Structured pose outputs:
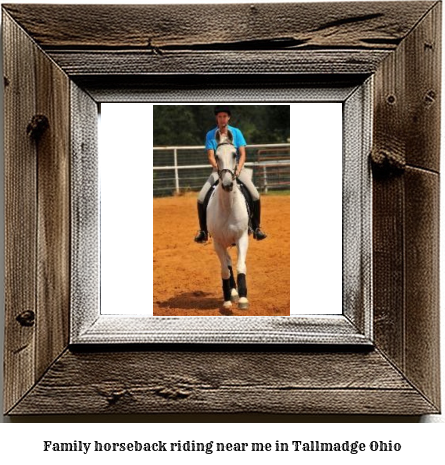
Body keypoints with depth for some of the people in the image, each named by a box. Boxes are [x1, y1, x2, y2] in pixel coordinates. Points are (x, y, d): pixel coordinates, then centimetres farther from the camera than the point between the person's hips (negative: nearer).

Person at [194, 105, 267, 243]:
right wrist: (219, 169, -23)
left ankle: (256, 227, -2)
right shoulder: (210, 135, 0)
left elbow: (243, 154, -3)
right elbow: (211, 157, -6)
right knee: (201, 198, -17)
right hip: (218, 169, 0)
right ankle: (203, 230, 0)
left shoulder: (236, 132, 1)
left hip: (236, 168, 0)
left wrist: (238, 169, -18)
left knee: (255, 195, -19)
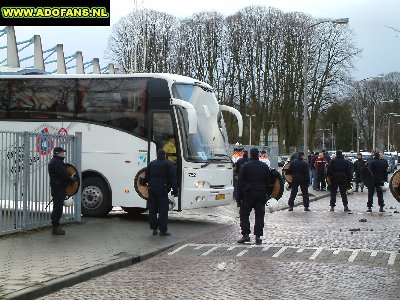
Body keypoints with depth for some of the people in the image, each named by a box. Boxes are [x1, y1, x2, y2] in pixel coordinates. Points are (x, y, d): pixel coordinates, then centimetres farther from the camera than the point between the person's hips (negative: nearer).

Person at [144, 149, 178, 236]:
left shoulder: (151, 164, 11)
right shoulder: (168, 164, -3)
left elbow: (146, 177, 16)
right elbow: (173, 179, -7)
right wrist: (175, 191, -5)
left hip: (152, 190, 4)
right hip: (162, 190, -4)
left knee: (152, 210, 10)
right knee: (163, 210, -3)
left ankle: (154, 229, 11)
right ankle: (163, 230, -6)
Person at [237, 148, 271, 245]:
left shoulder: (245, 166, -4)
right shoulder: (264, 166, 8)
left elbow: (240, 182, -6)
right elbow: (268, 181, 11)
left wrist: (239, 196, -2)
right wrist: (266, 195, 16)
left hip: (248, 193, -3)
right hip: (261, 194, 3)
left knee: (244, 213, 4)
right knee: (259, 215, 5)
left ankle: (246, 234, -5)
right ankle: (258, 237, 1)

### ASSIGNED TASK
Reproduce the lines above, without alteration, for the stretch from the line containing "right shoulder: (168, 164, -3)" through the line containing "right wrist: (266, 195, 16)", both included.

### OUTPUT FOR THIS EXERCISE
right shoulder: (168, 164, -3)
left elbow: (146, 177, 16)
right elbow: (173, 179, -7)
right wrist: (175, 191, -5)
left hip: (152, 190, 4)
right hip: (162, 190, -4)
left knee: (152, 210, 10)
right knee: (163, 210, -3)
left ankle: (154, 229, 11)
right ankle: (163, 230, -6)
Person at [237, 148, 271, 245]:
left shoulder: (245, 166, -4)
right shoulder: (264, 166, 8)
left elbow: (240, 182, -6)
right elbow: (268, 181, 11)
left wrist: (239, 196, -2)
right wrist: (266, 195, 16)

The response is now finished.